El síndrome de Wolff-Parkinson-White es una arritmia cardíaca en la que los impulsos eléctricos son conducidos a lo largo de una vía accesoria desde las aurículas a los ventrículos, lo que provoca episodios de taquicardia.

El síndrome de Wolff-Parkinson-White es el más frecuente de los trastornos que afectan a vías accesorias. Aunque están presentes en el nacimiento, estas vías accesorias sólo conducen los impulsos a través del corazón en algunas ocasiones. Se pueden manifestar de forma precoz, durante el primer año de vida o tardíamente, por ejemplo, a los 60 años.




Síntomas y diagnóstico Wolff-Parkinson-White

El síndrome de Wolff-Parkinson-White causa episodios repentinos de taquicardia con palpitaciones. Durante el primer año de vida, los bebés pueden empezar a mostrar síntomas de insuficiencia cardíaca si el episodio es prolongado. A veces, parecen quedarse sin aliento o aletargados, dejan de comer bien o tienen pulsaciones rápidas y visibles en el pecho.

Los primeros episodios pueden producirse entre los 10 y los 25 años. Los episodios típicos comienzan de modo repentino, a menudo durante un ejercicio. Pueden durar sólo unos pocos segundos o persistir durante varias horas, raramente más de doce horas. En una persona joven y, por lo demás, con un buen estado de salud, los episodios producen pocos síntomas, pero las taquicardias son molestas y estresantes y pueden causar desvanecimiento o insuficiencia cardíaca. La taquicardia se transforma a veces en fibrilación auricular. Esta última es particularmente peligrosa en alrededor del uno por ciento de las personas que padecen el síndrome de Wolff-Parkinson-White, debido a que la vía accesoria puede conducir los impulsos rápidos hacia los ventrículos con mayor eficacia de lo normal. El resultado es una velocidad ventricular muy rápida, que puede ser mortal. No sólo se trata de un corazón muy ineficaz por latir tan rápido, sino que la frecuencia cardíaca acelerada podría progresar a una fibrilación ventricular, que lleva a la muerte de inmediato.

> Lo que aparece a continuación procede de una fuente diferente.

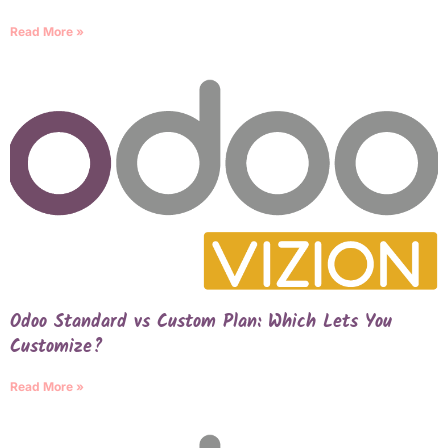
Read More »
Odoo Standard vs Custom Plan: Which Lets You
Customize?
Read More »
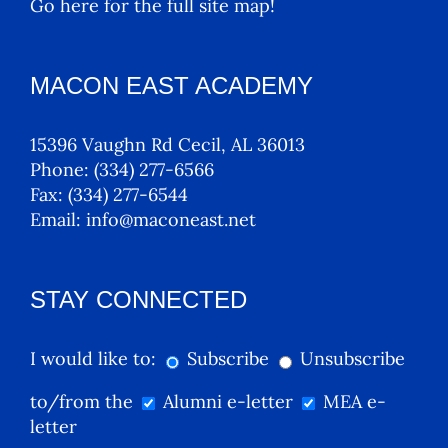
Go here for the full site map!
MACON EAST ACADEMY
15396 Vaughn Rd Cecil, AL 36013
Phone:
(334) 277-6566
Fax:
(334) 277-6544
Email:
info@maconeast.net
STAY CONNECTED
I would like to:
Subscribe
Unsubscribe
to/from the
Alumni e-letter
MEA e-
letter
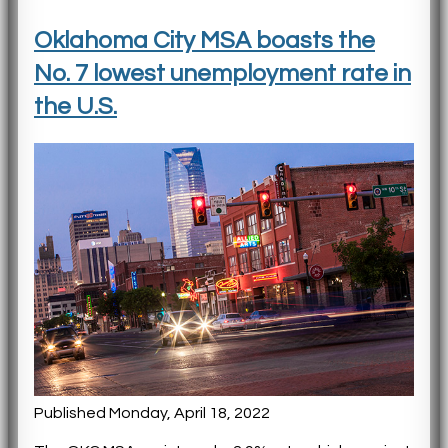
Oklahoma City MSA boasts the
No. 7 lowest unemployment rate in
the U.S.
Published Monday, April 18, 2022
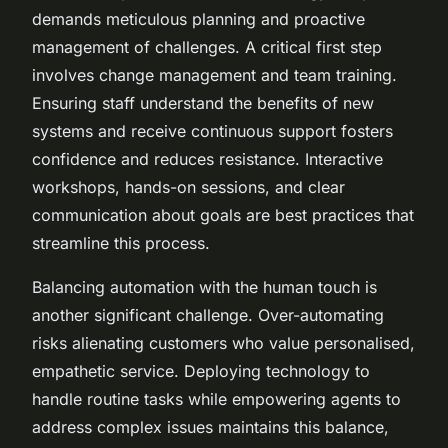
demands meticulous planning and proactive
management of challenges. A critical first step
involves change management and team training.
Ensuring staff understand the benefits of new
systems and receive continuous support fosters
confidence and reduces resistance. Interactive
workshops, hands-on sessions, and clear
communication about goals are best practices that
streamline this process.
Balancing automation with the human touch is
another significant challenge. Over-automating
risks alienating customers who value personalised,
empathetic service. Deploying technology to
handle routine tasks while empowering agents to
address complex issues maintains this balance,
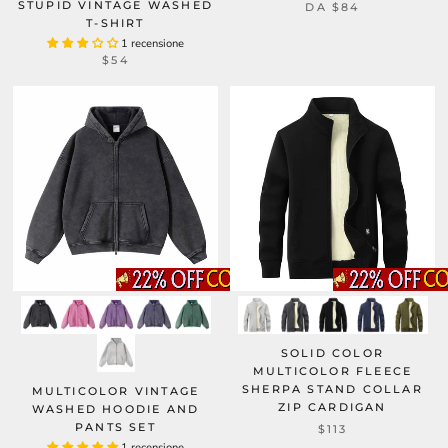
STUPID VINTAGE WASHED
DA
$84
T-SHIRT
1 recensione
$54
SOLID COLOR
MULTICOLOR FLEECE
SHERPA STAND COLLAR
MULTICOLOR VINTAGE
ZIP CARDIGAN
WASHED HOODIE AND
PANTS SET
$113
1 recensione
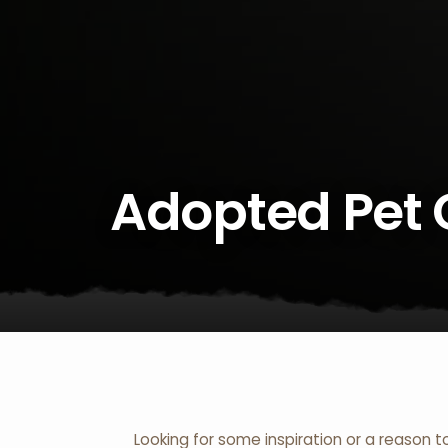
Adopted Pet 
Looking for some inspiration or a reason t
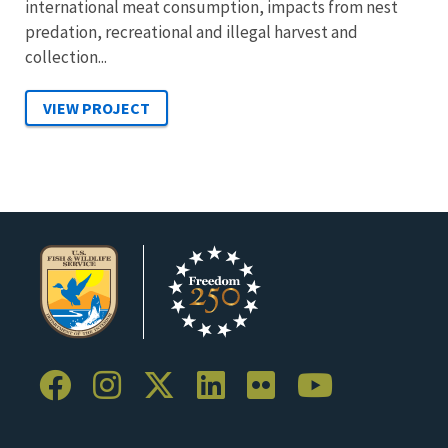
international meat consumption, impacts from nest
predation, recreational and illegal harvest and
collection...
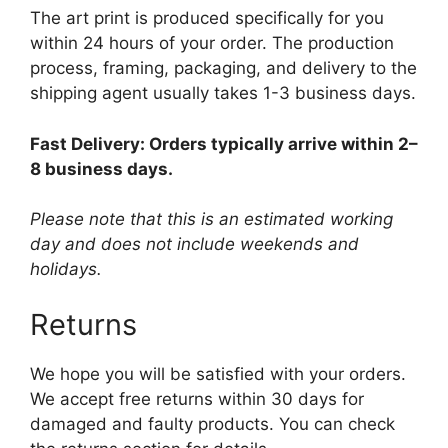
The art print is produced specifically for you
within 24 hours of your order. The production
process, framing, packaging, and delivery to the
shipping agent usually takes 1-3 business days.
Fast Delivery: Orders typically arrive within 2–
8 business days.
Please note that this is an estimated working
day and does not include weekends and
holidays.
Returns
We hope you will be satisfied with your orders.
We accept free returns within 30 days for
damaged and faulty products. You can check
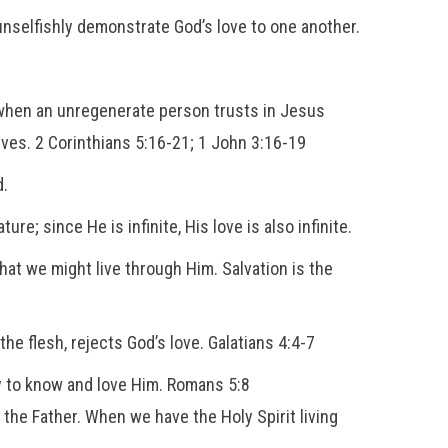
unselfishly demonstrate God’s love to one another.
when an unregenerate person trusts in Jesus
lves. 2 Corinthians 5:16-21; 1 John 3:16-19
d.
re; since He is infinite, His love is also infinite.
hat we might live through Him. Salvation is the
e flesh, rejects God’s love. Galatians 4:4-7
way to know and love Him. Romans 5:8
he Father. When we have the Holy Spirit living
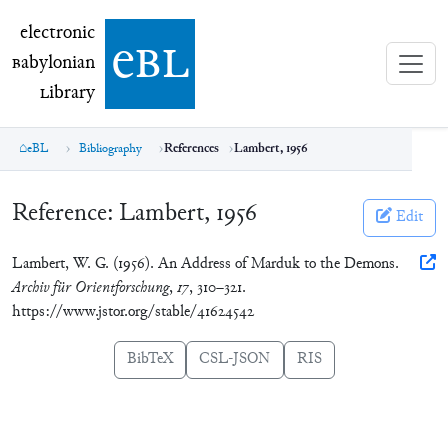
electronic Babylonian Library (eBL)
electronic
e
bl
B
abylonian
L
ibrary
eBL
Bibliography
References
Lambert, 1956
Reference:
Lambert, 1956
Edit
Lambert, W. G. (1956). An Address of Marduk to the Demons.
Archiv für Orientforschung
,
17
, 310–321.
https://www.jstor.org/stable/41624542
BibTeX
CSL-JSON
RIS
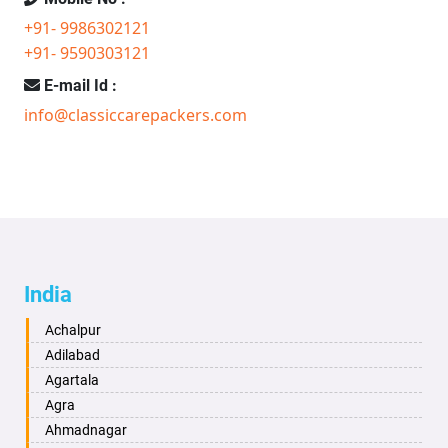
+91- 9986302121
+91- 9590303121
E-mail Id :
info@classiccarepackers.com
India
Achalpur
Adilabad
Agartala
Agra
Ahmadnagar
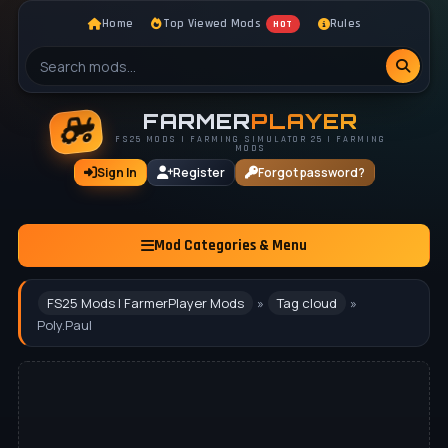
Home
Top Viewed Mods
Rules
HOT
FARMER
PLAYER
FS25 MODS | FARMING SIMULATOR 25 | FARMING
MODS
Sign In
Register
Forgot password?
Mod Categories & Menu
FS25 Mods | FarmerPlayer Mods
»
Tag cloud
»
Poly.Paul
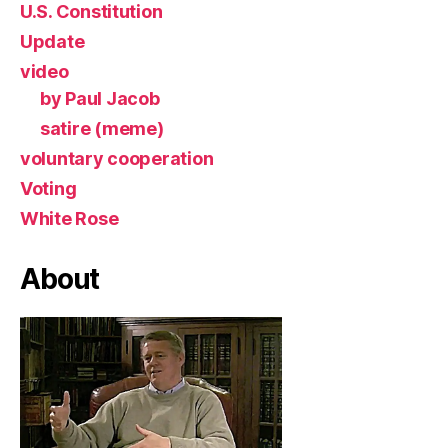
U.S. Constitution
Update
video
by Paul Jacob
satire (meme)
voluntary cooperation
Voting
White Rose
About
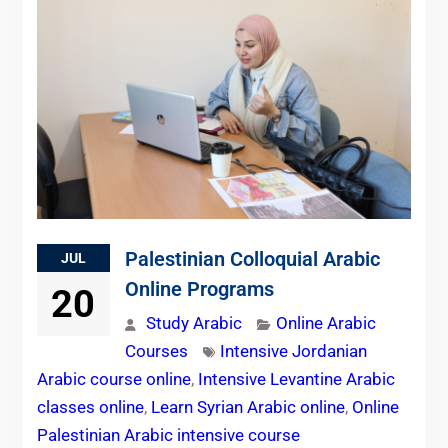
Palestinian Colloquial Arabic
JUL
Online Programs
20
Study Arabic
Online Arabic
Courses
Intensive Jordanian
Arabic course online
,
Intensive Levantine Arabic
classes online
,
Learn Syrian Arabic online
,
Online
Palestinian Arabic intensive course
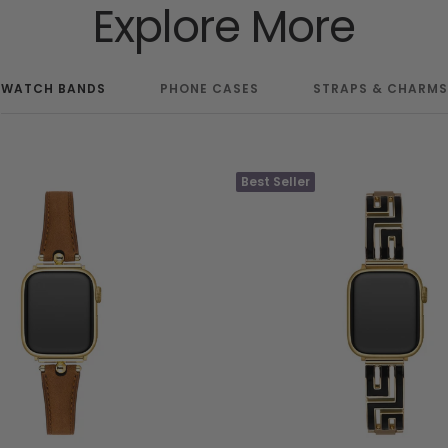
Explore More
WATCH BANDS
PHONE CASES
STRAPS & CHARMS
Best Seller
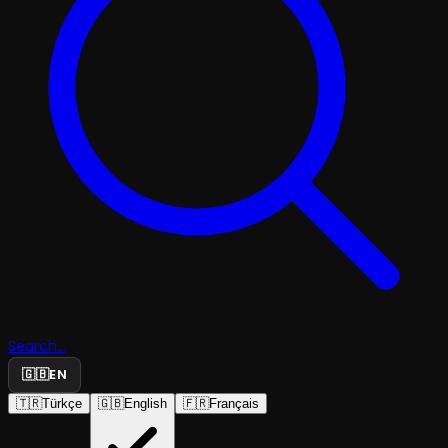
Search...
🇬🇧
EN
🇹🇷
Türkçe
🇬🇧
English
🇫🇷
Français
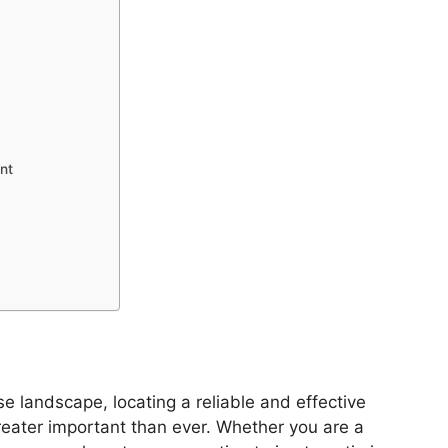
nt
e landscape, locating a reliable and effective
reater important than ever. Whether you are a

El diagnóstico del síndrome de Wolff-Parkinson-White con o sin fibrilación auricular se efectúa mediante un electrocardiograma (ECG).

Tratamiento Wolff-Parkinson-White

Los episodios de arrit mia suelen ser interrumpidos mediante una o varias maniobras que estimulan el nervio vago y, en consecuencia, reducen la frecuencia cardíaca. Dichas maniobras, bajo control médico, consisten en efectuar esfuerzos similares a los de evacuación, frotar el cuello precisamente debajo del ángulo de la mandíbula (lo que estimula una zona sensible sobre la arteria carótida llamada seno carotídeo) y sumergir la cara dentro de un recipiente de agua muy fría. Estas maniobras producen mejores resultados cuando se efectúan apenas comienza la arritmia. Si no surten el efecto deseado, se administran fármacos como el verapamilo o la adenosina por vía endovenosa para detener la arritmia. Para la prevención a largo plazo de los episodios de taquicardia se administran otros fármacos antiarrítmicos.




Se puede suministrar digoxina a lactantes y niños menores de 10 años para suprimir los episodios de frecuencia cardíaca acelerada. Los adultos no deben tomar digoxina porque acelera la conducción en la vía accesoria y aumenta los riesgos de una fibrilación ventricular. Por esta razón, la administración del fármaco se interrumpe antes de alcanzar la pubertad.

La destrucción de la vía accesoria mediante la ablación con catéter (suministro de energía de radiofrecuencia mediante un catéter insertado en el corazón) resulta eficaz en más del 95 por ciento de los casos. El riesgo de muerte durante el procedimiento es menor a 1 de cada 1000 personas. La ablación con catéter es particularmente útil en los pacientes jóvenes, ya que, de lo contrario, tendrían que afrontar un tratamiento indefinido con fármacos antiarrítmicos.